Your body image is the picture you have in your mind about the way you look. It includes your beliefs, thoughts, and assumptions about your appearance and develops and changes throughout your lifetime. Body image is complicated and can be influenced by many things. You may have noticed that the mental picture you hold of yourself can change with your moods and thoughts. For example, on days when you feel better you may think you look better; on the other hand, when you give less importance to the way you look, you may feel better. On days when you are feeling depressed or have more stress, you may judge your reflection in the mirror as more negative.
You probably have gone to dermatologists (to examine your skin) and perhaps even seen a cosmetic surgeon without much success. Research shows that most individuals with body dysmorphic disorder (BDD) have been seeing a dermatologist for almost 10 years before they finally visit a therapist. They do everything a dermatologist tells them to do only to find out it doesn’t help them feel or look any better. Many hope to get surgery, while others don’t see that as a possibility and still others wonder if that is their only choice. For those who have gone through surgery, they know that it has not helped them to feel any better. They have wasted money and hope for a better life only to find themselves in the same situation, if not worse. Most individuals with BDD seek treatment from other professionals before psychological or psychiatric therapy.
Both psychological and psychiatric treatment are very helpful in changing the way you think and feel about yourself, and the way you behave. They are helpful in changing the impression you have about your appearance. Both cognitive behavioral therapy (CBT) and medications specific for BDD can help.
Getting help does not mean accepting feeling bad about the way you look. It does not mean walking around feeling “awful” and “horrible” about yourself. It does not mean accepting viewing yourself as “ugly” or “unattractive.” Nor does it mean living a meaningless life. On the contrary, CBT helps you view your life and your appearance differently. It means empowering you to create a different life for yourself. It means helping you see and imagine a different way of living, achieving your goals, and living your life according to your values. Medications that are recommended for BDD can also help you view your appearance more accurately and improve your quality of life.
You may wonder, How can I ever achieve my goals if I look the way I do? CBT will help you to emphasize your goals and achieve them at school or work, or dating or playing an instrument. It does not matter what you want out of life — you will get closer to it with therapy. CBT will teach you to face your fears slowly, in a manner that you can handle.

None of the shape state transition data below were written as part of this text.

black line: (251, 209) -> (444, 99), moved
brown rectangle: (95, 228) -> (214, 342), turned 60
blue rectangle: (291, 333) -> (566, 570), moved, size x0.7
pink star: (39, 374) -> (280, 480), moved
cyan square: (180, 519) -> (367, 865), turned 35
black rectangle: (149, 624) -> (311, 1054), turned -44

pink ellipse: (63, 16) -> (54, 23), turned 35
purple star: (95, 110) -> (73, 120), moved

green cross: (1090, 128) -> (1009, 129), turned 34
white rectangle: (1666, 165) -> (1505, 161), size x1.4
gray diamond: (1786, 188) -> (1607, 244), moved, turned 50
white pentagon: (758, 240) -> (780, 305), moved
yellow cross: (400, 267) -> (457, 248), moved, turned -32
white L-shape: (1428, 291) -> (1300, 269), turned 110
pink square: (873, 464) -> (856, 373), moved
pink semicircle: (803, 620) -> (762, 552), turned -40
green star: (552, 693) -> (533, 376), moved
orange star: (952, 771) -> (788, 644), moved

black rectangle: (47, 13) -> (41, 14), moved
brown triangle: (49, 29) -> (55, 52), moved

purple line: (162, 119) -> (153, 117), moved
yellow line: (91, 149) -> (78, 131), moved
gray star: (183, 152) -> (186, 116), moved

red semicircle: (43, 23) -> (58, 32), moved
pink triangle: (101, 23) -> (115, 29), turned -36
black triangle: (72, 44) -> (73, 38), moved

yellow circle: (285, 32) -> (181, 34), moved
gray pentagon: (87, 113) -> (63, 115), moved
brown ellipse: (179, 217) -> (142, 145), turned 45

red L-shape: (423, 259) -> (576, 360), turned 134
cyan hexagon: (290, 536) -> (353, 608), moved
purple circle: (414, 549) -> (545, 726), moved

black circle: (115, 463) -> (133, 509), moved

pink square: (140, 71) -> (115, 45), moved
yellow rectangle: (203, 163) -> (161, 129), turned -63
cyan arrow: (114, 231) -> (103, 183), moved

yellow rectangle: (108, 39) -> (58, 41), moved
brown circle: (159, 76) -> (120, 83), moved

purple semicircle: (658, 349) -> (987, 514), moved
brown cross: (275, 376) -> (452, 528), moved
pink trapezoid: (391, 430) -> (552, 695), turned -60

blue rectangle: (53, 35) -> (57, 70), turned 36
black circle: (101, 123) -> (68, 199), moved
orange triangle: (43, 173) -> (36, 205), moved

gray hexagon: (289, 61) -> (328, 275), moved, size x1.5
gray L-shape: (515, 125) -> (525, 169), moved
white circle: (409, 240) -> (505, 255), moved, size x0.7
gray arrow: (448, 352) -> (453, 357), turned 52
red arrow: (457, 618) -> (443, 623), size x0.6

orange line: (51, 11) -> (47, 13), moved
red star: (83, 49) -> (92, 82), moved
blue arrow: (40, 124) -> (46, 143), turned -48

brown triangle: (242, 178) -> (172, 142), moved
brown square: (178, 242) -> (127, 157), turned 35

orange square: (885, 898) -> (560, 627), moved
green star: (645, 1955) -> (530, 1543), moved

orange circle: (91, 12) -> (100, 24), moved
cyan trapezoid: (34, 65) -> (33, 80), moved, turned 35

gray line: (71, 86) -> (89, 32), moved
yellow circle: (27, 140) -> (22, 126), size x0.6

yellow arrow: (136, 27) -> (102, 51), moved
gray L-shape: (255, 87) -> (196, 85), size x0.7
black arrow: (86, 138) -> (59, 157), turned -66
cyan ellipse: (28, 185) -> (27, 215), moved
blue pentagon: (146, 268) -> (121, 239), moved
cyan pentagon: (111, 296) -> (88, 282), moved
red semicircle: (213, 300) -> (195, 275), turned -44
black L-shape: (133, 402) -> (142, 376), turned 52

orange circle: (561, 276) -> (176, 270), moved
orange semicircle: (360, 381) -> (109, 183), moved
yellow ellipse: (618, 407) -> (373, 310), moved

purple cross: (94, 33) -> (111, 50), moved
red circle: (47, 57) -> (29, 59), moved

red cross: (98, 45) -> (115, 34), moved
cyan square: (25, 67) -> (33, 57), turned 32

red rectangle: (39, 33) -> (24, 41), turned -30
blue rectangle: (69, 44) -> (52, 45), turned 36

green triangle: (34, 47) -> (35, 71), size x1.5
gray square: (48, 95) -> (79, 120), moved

It will help you challenge your thoughts and get you to think more flexibly and adaptively.
Medications can also be helpful by helping you to help yourself. Medications make it easier to cope with life’s difficulties and help you handle what is being asked of you in CBT. Research shows that a combination of therapy and medications can be more beneficial than either alone.
Whatever it is you choose to do, CBT is a core part of achieving your goals.